Calretinin is essential for mesothelioma cell growth/survival in vitro: A potential new target for malignant mesothelioma therapy?

Abstract

Malignant mesothelioma (MM) are highly aggressive asbestos-related neoplasms, which show strong chemotherapy resistance, and there is no effective cure for MM so far. Calretinin (CR) is widely used as a diagnostic marker for epithelioid and mixed (biphasic) mesothelioma; however, little is known about CR's putative functions in tumorigenesis. CR protects against asbestos-induced acute cytotoxicity mediated by the AKT/PI3K pathway, and furthermore, SV40 early region genes are able to upregulate CR in mesothelial cells. However, the precise role of CR in mesothelioma is still unknown. Downregulation of CR via lentiviral-mediated short-hairpin RNA significantly decreased the viability and proliferation of mesothelioma cells in vitro. The effect was strong in epithelioid-dominated cell lines (ZL55 and MSTO-211H). A weaker and delayed effect was observed in mesothelioma cells with prevalent sarcomatoid morphology (SPC111, SPC212 and ZL34). The specificity of the effect was confirmed by stable enhanced green fluorescent protein-CR expression in mesothelioma cell lines and subsequent downregulation.

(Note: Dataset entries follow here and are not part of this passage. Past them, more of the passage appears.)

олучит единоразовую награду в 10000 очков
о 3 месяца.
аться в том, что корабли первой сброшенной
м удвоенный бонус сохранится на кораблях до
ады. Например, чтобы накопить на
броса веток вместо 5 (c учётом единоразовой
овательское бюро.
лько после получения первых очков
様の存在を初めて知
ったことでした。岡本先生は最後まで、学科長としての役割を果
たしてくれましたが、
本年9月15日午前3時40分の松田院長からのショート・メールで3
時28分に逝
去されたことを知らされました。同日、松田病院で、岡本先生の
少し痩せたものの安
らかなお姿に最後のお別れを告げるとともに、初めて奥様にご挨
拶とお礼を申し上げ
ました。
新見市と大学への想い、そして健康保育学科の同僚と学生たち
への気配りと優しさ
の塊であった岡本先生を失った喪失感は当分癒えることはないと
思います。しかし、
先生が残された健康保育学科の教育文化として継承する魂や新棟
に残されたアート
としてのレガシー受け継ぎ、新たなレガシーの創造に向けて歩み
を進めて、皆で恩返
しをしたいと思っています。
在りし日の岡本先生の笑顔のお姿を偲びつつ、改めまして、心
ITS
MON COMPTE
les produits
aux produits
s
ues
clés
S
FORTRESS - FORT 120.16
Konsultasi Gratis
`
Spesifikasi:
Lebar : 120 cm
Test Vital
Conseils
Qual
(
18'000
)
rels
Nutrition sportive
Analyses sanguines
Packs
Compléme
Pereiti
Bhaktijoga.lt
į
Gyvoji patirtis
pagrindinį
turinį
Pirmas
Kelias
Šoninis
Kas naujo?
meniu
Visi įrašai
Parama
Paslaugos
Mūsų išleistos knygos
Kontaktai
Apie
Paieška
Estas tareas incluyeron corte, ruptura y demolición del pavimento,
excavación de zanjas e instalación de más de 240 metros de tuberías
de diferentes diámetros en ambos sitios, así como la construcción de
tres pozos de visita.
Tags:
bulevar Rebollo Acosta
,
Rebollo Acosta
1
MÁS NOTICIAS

Depletion of CR led these cancer cell lines to enter apoptosis within 72 hr postinfection via strong activation of the intrinsic caspase 9-dependent pathway. Downregulation of CR in immortalized mesothelial cells LP9/TERT-1 strongly blocked proliferation and caused a G1 block without decreasing viability or activating apoptosis pathways. These results demonstrate that downregulation of CR had a strong effect on the viability of MM cells and that CR is essential for cells derived from MM. The authors anticipate these findings to reveal CR as a highly interesting new putative therapeutic target for mesothelioma treatment of especially the epithelioid, as well as of the mixed and sarcomatoid type.